Nature (water) and the city. On the left, the Grand Canal in Venice. On the right, a tower and a part of the historic city wall in Tiberias with the Sea of Galilee in the background (watercolour sketches ©Anna Lobovikov-Katz)

Added value of the development spatial skills for the general public

The importance of the development of spatial skills has been widely studied by the international research community. One of the acknowledged benefits of the development of spatial skills/spatial abilities/spatial literacy is its contribution to the success in STEM (Newcombe 2010; Sorby 2009). Modern society, being a highly technological one, can gain through the development of these specifically targeted spatial skills. The ability to understand three-dimensional space of a historic garden or landscape is not a narrow-profiled one. It is a specific application of spatial understanding, spatial reasoning, and spatial visualization, which, once developed, can be beneficial for different uses.

Specifically with regard to the development of the ability of mental switch between, and combining the 2D and 3D data, it provides in itself a highly effective training in spatial skills. The same mechanism (2D–3D mental interplay) is one of the central tools of learning descriptive geometry—a discipline which has proven to bring to highly effective outcomes in the development of spatial skills (Nemeth 2007; Stachel 2013; Lobovikov-Katz 2019).

Therefore, a targeted education of the general public for their better understanding of the values of historic gardens and landscape will have an impact much beyond this specific area.
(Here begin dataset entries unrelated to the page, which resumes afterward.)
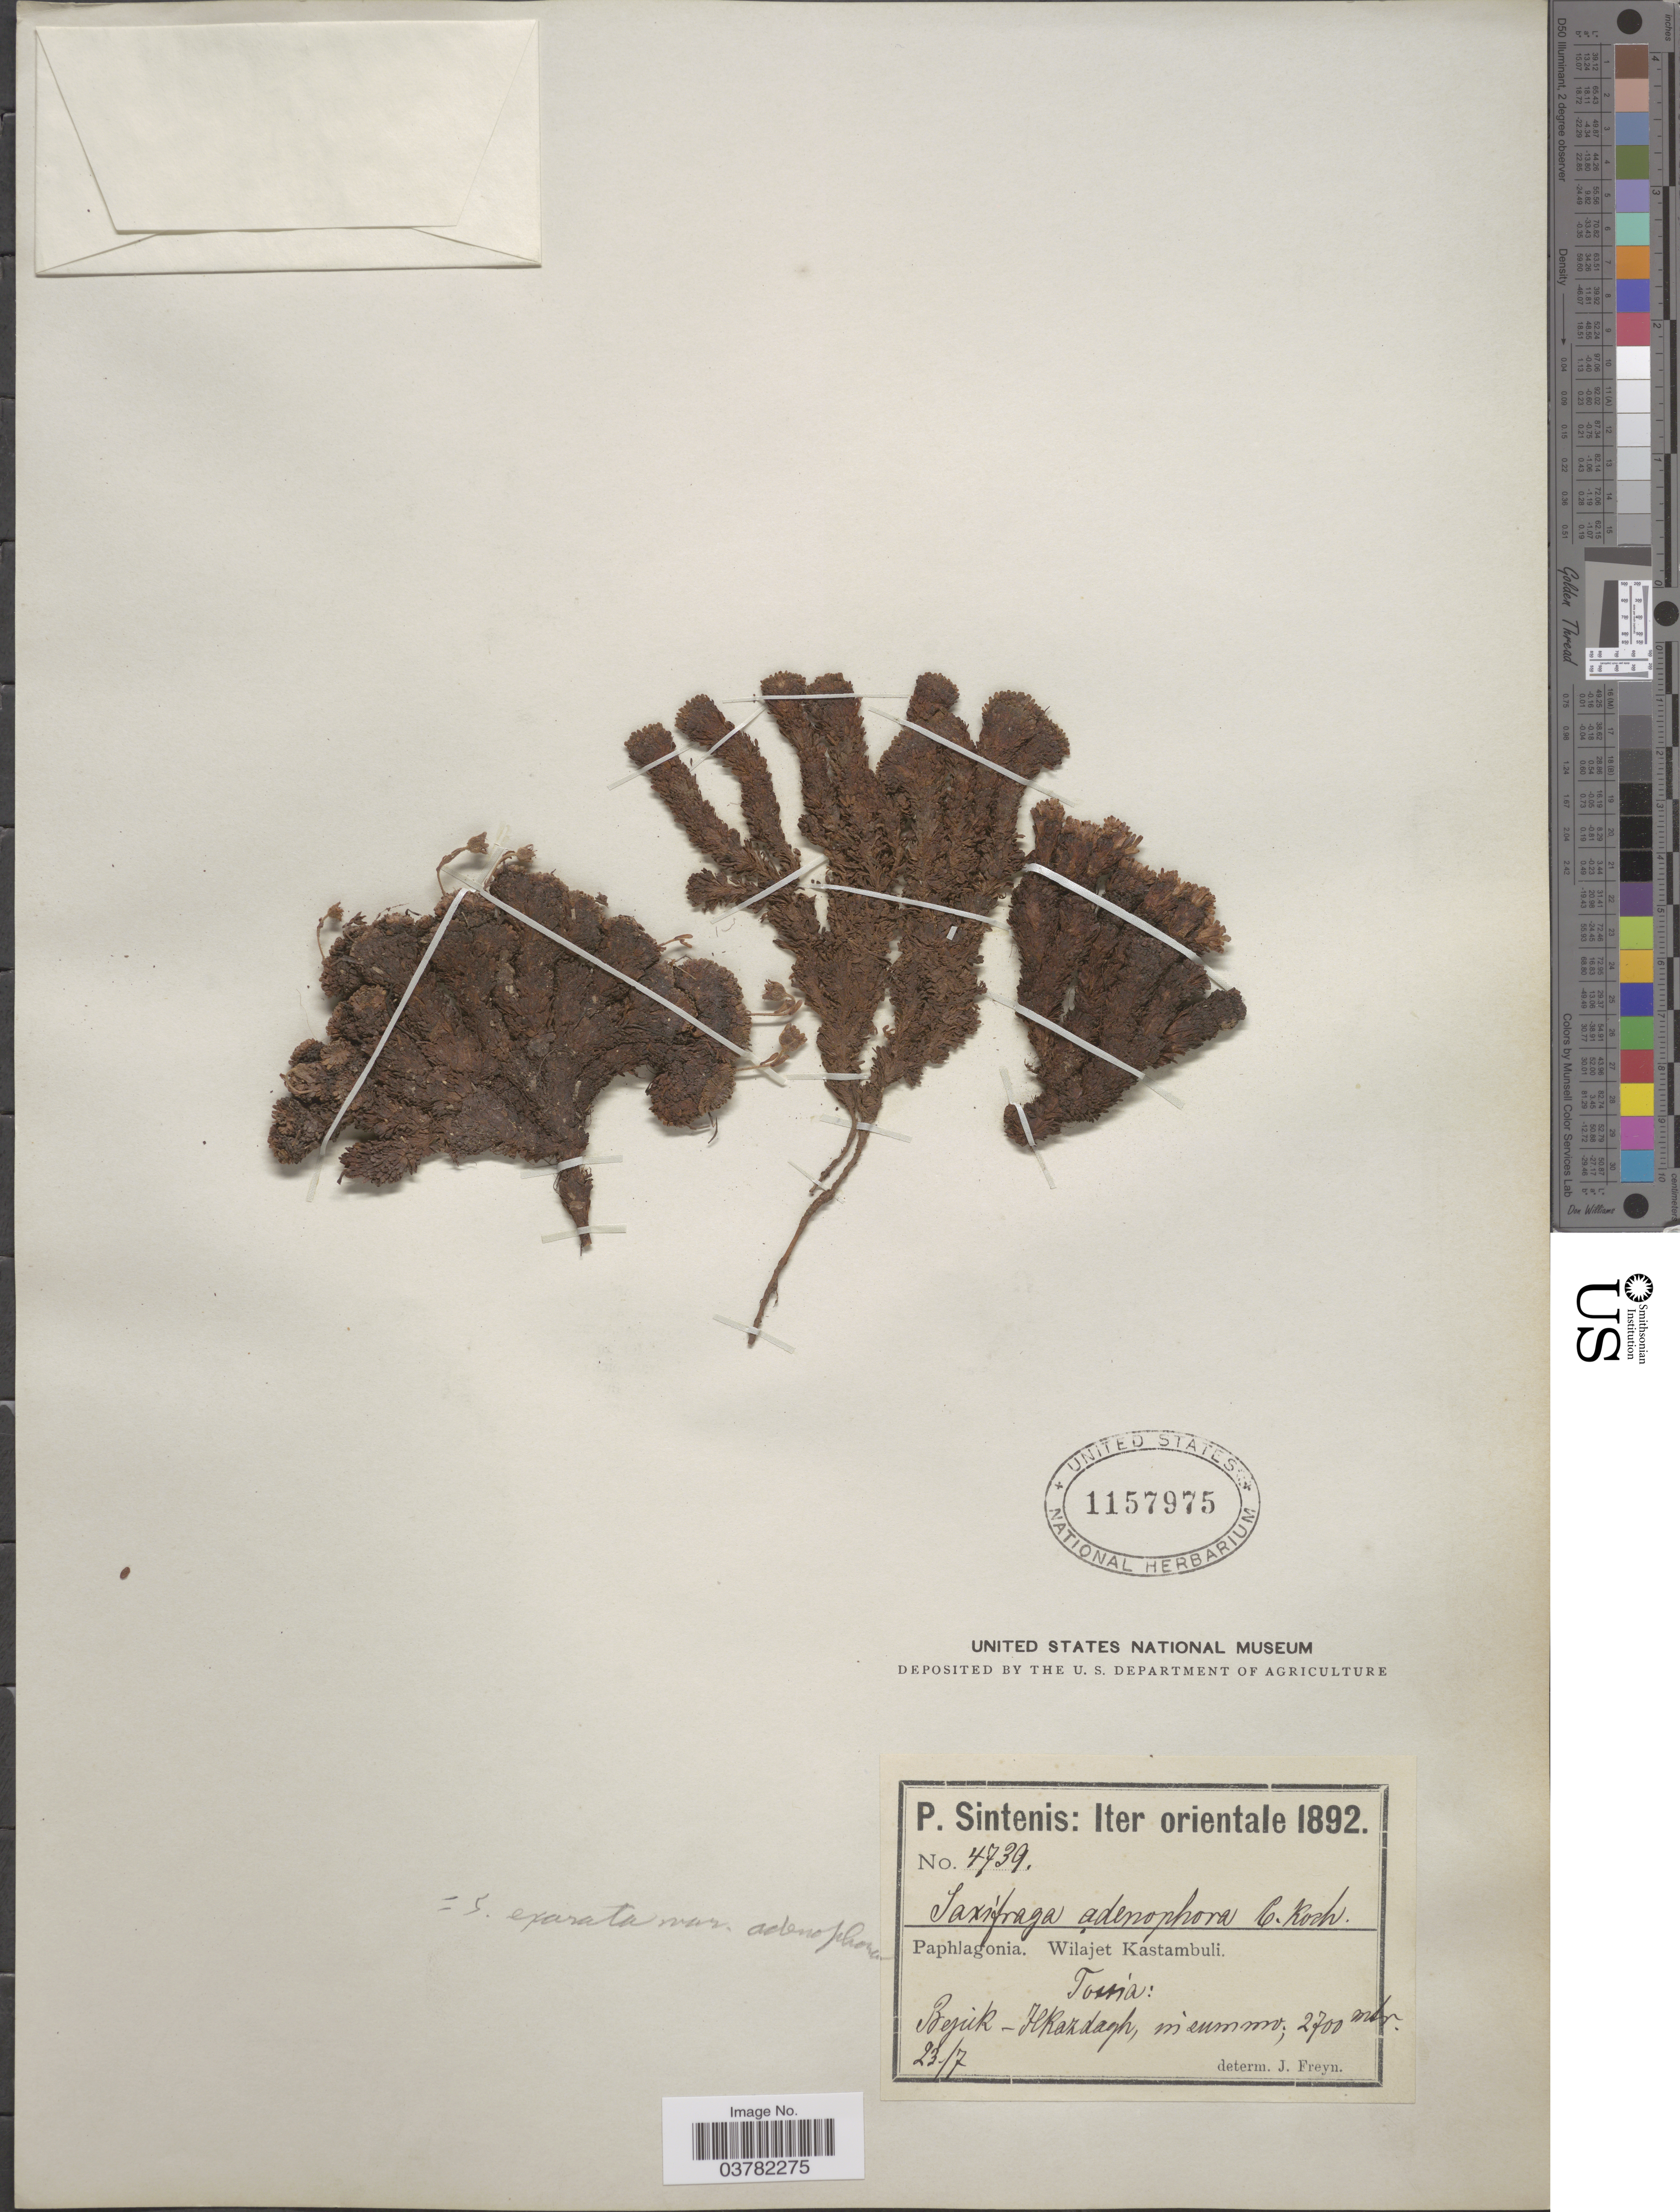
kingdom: Plantae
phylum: Tracheophyta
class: Magnoliopsida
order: Saxifragales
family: Saxifragaceae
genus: Saxifraga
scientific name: Saxifraga exarata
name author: Vill.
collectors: P. Sintenis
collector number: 4739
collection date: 1892-07-23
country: Turkey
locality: Inter orientale 1892. Paphlagonia. Wilajet Kastambuli. Tossia: Bejuk - llkazdagh, in summo.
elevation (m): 2700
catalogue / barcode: US 1157975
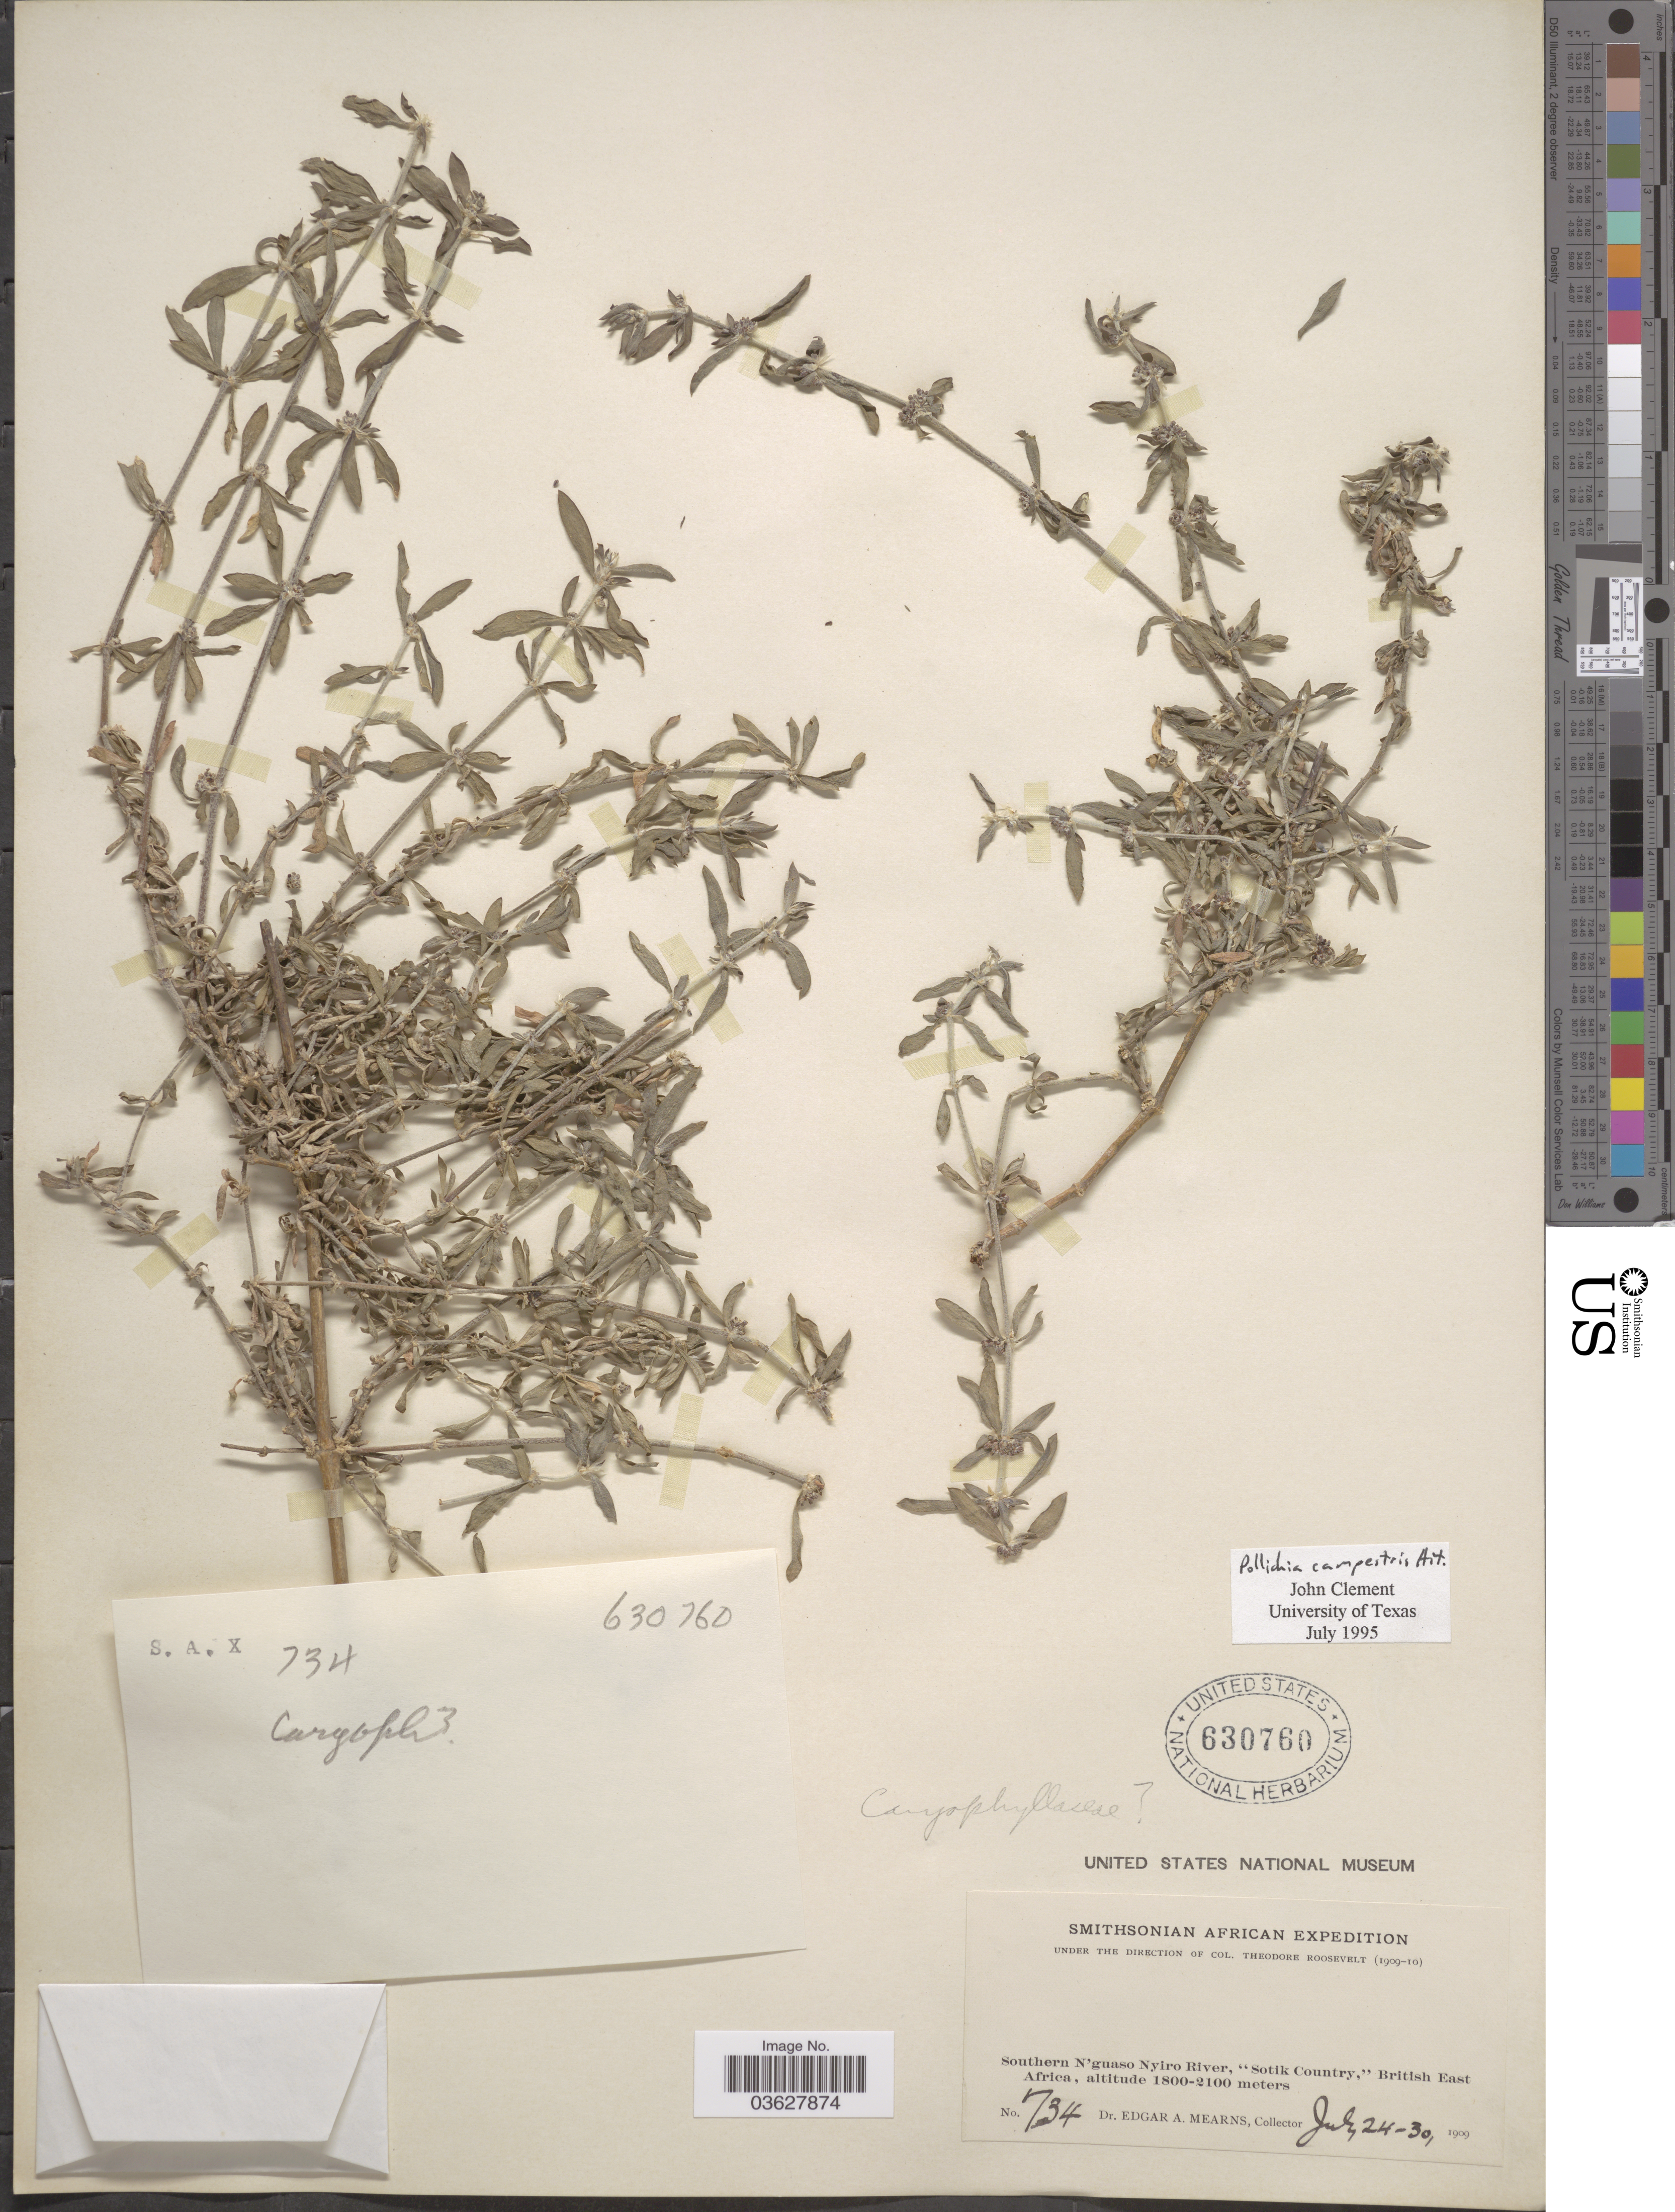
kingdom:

It might contribute to many spheres of human activity, including jobs, learning, and others.


Many historic gardens—now used as public green spaces—often present a remarkable architectural and landscape interest that is not easily recognized by users, due to inadequate explanation.

Now it is the time to define methodological tools and educational programs to emphasize historical, cultural, and perceptive values in order to bring about awareness of these resources.

The progressive digitization of map sources and the growing use of web application based on georeferenced layers coming from historical metric maps such as military maps and cadastral map collections allow to make available large datasets to the policy makers and to large public of non-expert users contributing to awareness rising of the historical garden perception. The use of panoramic views and open data collection (as Europeana collection or the Lombardy Region portals within MIBAC efforts) can contribute to enrich the consciousness of the historical values, with the help of geolocation tools and correlation tools connecting the historical map layers with such views. Applications developed on Virtual Hubs implemented to discover and access Open Data, and in particular Geographic Open Data, allow to connect the different data sources on the base of semantic, spatial, and temporal relations boosting cross-correlations that can support touristic itineraries. On-site visits, museums and multimedia museum visits can contribute to a better informed perception and knowledge of the historical garden heritage among citizens, training programs can act in this direction giving tools to manage enriched correlations, and moreover citizen can be sentinel of such richness toward the preservation of the stratified contents, including the panoramic cone preservations within a sustainable planning. As more data testifying the past and richness can circulate, as more modern semantic-based tools can discover and correlate data coming from spread sources, as more we can improve the effort of georeferencing such data, the more we could preserve and augment the reality by mean of its past.